Uma pedra preciosa

Desde que me inscrevi recentemente no Substack, comprometi-me a publicar um texto semanalmente; mais precisamente, aos sábados. Mal comecei com duas ou três publicações e, sábado passado, falhei. No entanto, a causa era boa e é sobre ela que quero escrever hoje. 

Há meses que a Elisa - minha amiga de infância - anunciou que viria passar umas semanas em Portugal. Eu amei a notícia! Já não nos víamos há muitos anos. 

À medida em que o tempo foi passando, os meses se transformaram em semanas, que se transformaram em dias de espera e muita ansiedade. Combinamos um jantar com outro amigo em comum que também mora há alguns anos aqui, em Portugal.

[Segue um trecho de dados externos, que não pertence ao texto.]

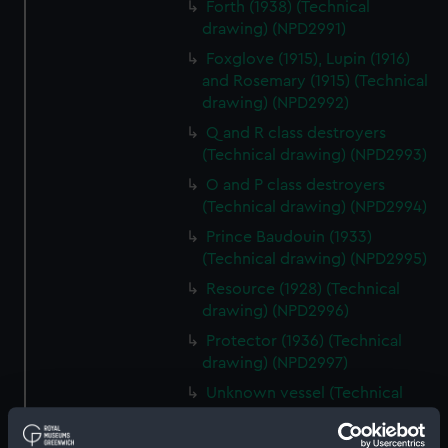
Forth (1938) (Technical
drawing) (NPD2991)
Foxglove (1915), Lupin (1916)
and Rosemary (1915) (Technical
drawing) (NPD2992)
Q and R class destroyers
(Technical drawing) (NPD2993)
O and P class destroyers
(Technical drawing) (NPD2994)
Prince Baudouin (1933)
(Technical drawing) (NPD2995)
Resource (1928) (Technical
drawing) (NPD2996)
Protector (1936) (Technical
drawing) (NPD2997)
Unknown vessel (Technical
drawing) (NPD2998)
Pandora (1929) and Parthian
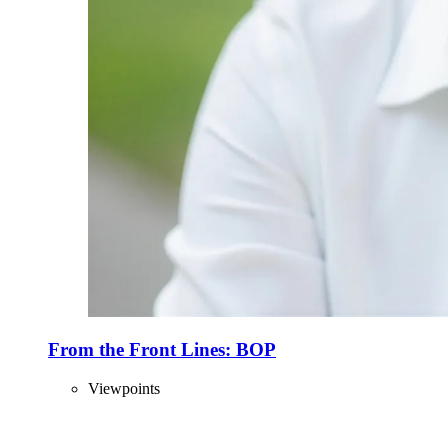
From the Front Lines: BOP
Viewpoints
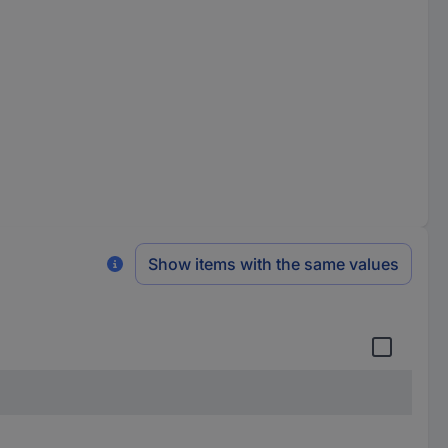
Show items with the same values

Quando entramos na semana do jantar, a pouquíssimos dias de nos encontrar, comecei a sentir uma nostalgia tão profunda! Comecei a rever nossas memórias juntas, nossas histórias malucas da adolescência, nosso filminho particular. E foi aí que decidi que eu não escreveria sobre outro tema senão a amizade, a importância de se ter alguém com a magnitude desse título em nossa história. Por isso falhei o compromisso de escrever porque nosso encontro foi exatamente na sexta-feira e eu não tive condições físicas e nem emocionais de escrever algo às pressas só para cumprir o horário da postagem. 

Justificativa dada, sigamos com a reflexão de hoje.

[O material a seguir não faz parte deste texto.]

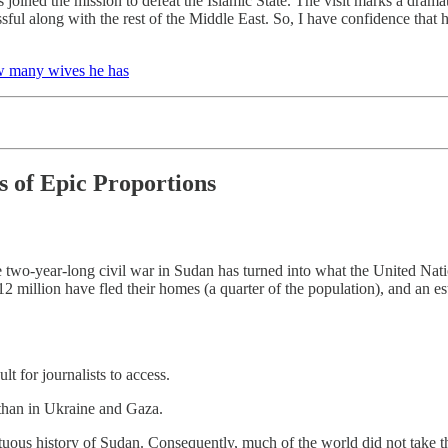
s joined the mission to defeat the Islamic State. The visit marks a drama
ful along with the rest of the Middle East. So, I have confidence that h
ow many wives he has
s of Epic Proportions
two-year-long civil war in Sudan has turned into what the United Natio
 12 million have fled their homes (a quarter of the population), and an 
t for journalists to access.
 than in Ukraine and Gaza.
ltuous history of Sudan. Consequently, much of the world did not take th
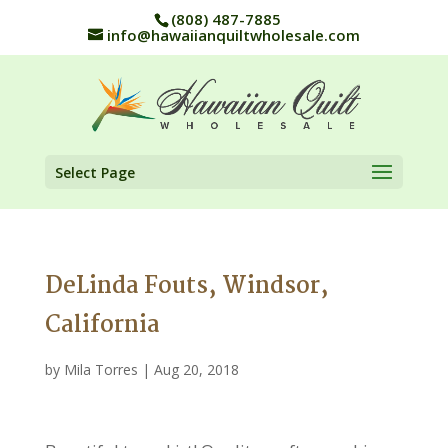
(808) 487-7885
info@hawaiianquiltwholesale.com
Select Page
DeLinda Fouts, Windsor,
California
by
Mila Torres
|
Aug 20, 2018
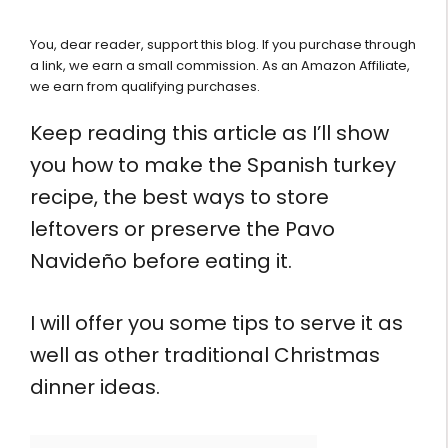
You, dear reader, support this blog. If you purchase through
a link, we earn a small commission. As an Amazon Affiliate,
we earn from qualifying purchases.
Keep reading this article as I’ll show
you how to make the Spanish turkey
recipe, the best ways to store
leftovers or preserve the Pavo
Navideño before eating it.
I will offer you some tips to serve it as
well as other traditional Christmas
dinner ideas.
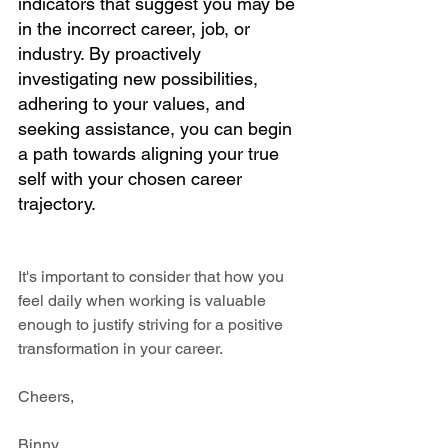
indicators that suggest you may be 
in the incorrect career, job, or 
industry. By proactively 
investigating new possibilities, 
adhering to your values, and 
seeking assistance, you can begin 
a path towards aligning your true 
self with your chosen career 
trajectory.
It's important to consider that how you 
feel daily when working is valuable 
enough to justify striving for a positive 
transformation in your career.
Cheers,
Binny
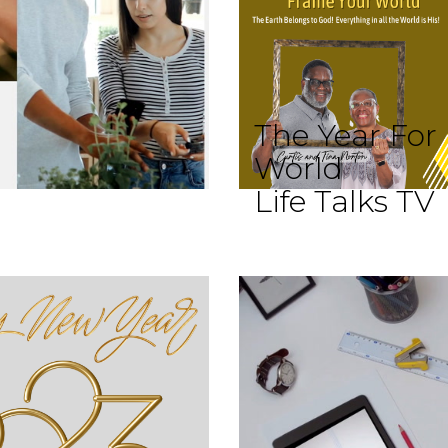
The Year For
World
Life Talks TV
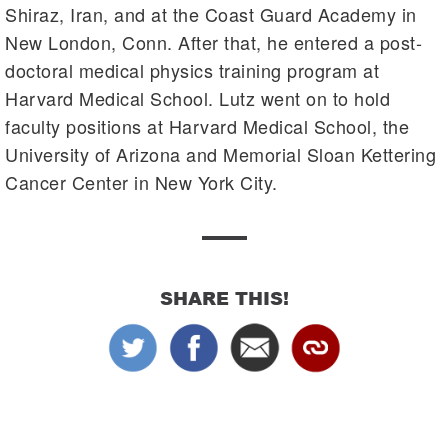
Shiraz, Iran, and at the Coast Guard Academy in
New London, Conn. After that, he entered a post-
doctoral medical physics training program at
Harvard Medical School. Lutz went on to hold
faculty positions at Harvard Medical School, the
University of Arizona and Memorial Sloan Kettering
Cancer Center in New York City.
SHARE THIS!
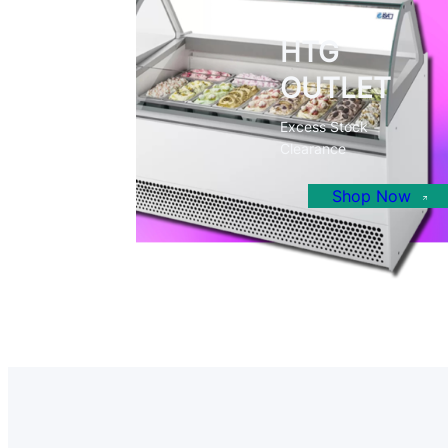
HTG
OUTLET
Excess Stock
Clearance
Shop Now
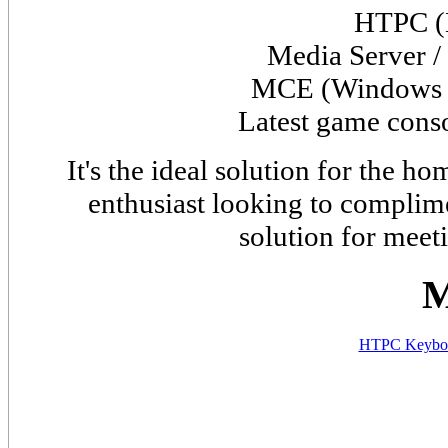
HTPC (
Media Server /
MCE (
Window
Latest game cons
It's the ideal solution for the 
enthusiast looking to complime
solution for meet
M
HTPC Keyboa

Há uma frase atribuída a Aristóteles - mas um Google rápido já deixa a incerteza da autoria bem grande - que diz: "Um amigo é um outro eu". Independente de quem seja essa pérola, seu valor está em sua mensagem profunda.

Talvez você nunca tenha parado para pensar na importância de uma amizade. Para mim, a amizade é uma pedra preciosa incrustrada na joia da vida. Vale lembrar que confundimos amizade com camaradagem ou coleguismo. Há pessoas que convivem conosco por uma fase específica - trabalho, curso... - mas depois seguem seu caminho e nunca mais sabemos delas. Não é desse nível de convívio a que me refiro. Refiro-me a amizades de décadas, àquelas que conheceram nossas versões que já não existem mais. Já parou para pensar o quanto isso é íntimo e especial?

Na véspera do jantar com a Elisa eu não dormi. Fiquei pensando nisso. Quantas versões eu já tive, quantos medos que já não existem, quantas paixões das quais nem me lembro mais... quantas coisas inaceitáveis aquela versão aceitou, quantas piadas tinham graça que já se perdeu... quantos sonhos, pesadelos, provas da escola, inseguranças juvenis que eu vivi, senti e ela foi uma testemunha de tudo isso. 

Uma testemunha. Acho que essa, para mim, é a melhor definição de "amigo". 

Horas depois, à mesa, lá estávamos nós com nossos... maridos (!)

É tão mágico confirmar que nossos olhares de cumplicidade resistiram ao tempo, que a essência que nos grudou na infância permanece. Éramos amigas de brincar de Barbie aos domingos depois da Escola Dominical e, depois, passamos a amigas de praticamente morar uma na casa da outra. Quando não estávamos enfurnadas na casa dela ou na minha, estávamos ao telefone: horas de conversa, broncas sem fim de nossas mães que nunca entendiam como podíamos ter tanto assunto!

Não havia internet nos anos 90 - não para os reles mortais, como nós - mas tínhamos novidades diariamente. Quantas cartinhas trocamos! Quanto tudo de mais puro compartilhamos! Que potência, agora, vê-la ali, do outro lado da mesa, amadurecida, com preocupações de gente grande, com postura de mulher crescida!

E ainda assim, morremos de rir. E ainda assim, nosso laço sustenta duas histórias de uma vida inteira.

Reencontrar um amigo é mesmo estar com outro eu; com outro eu que já não existe, mas permanece pulsando silenciosamente em nossas veias e entrelinhas. É, também, uma forma de estar de novo com a criança que fomos. Pelo menos foi o que senti, uma integração completa da menina, da garota e da jovem que fui. Estávamos todas lá, à mesa, vestidas de adulto, comportando-se como tal.

Horas depois, nos despedimos. Nos emocionamos. Não foi preciso falar nada: nós sabíamos. Nós sabemos.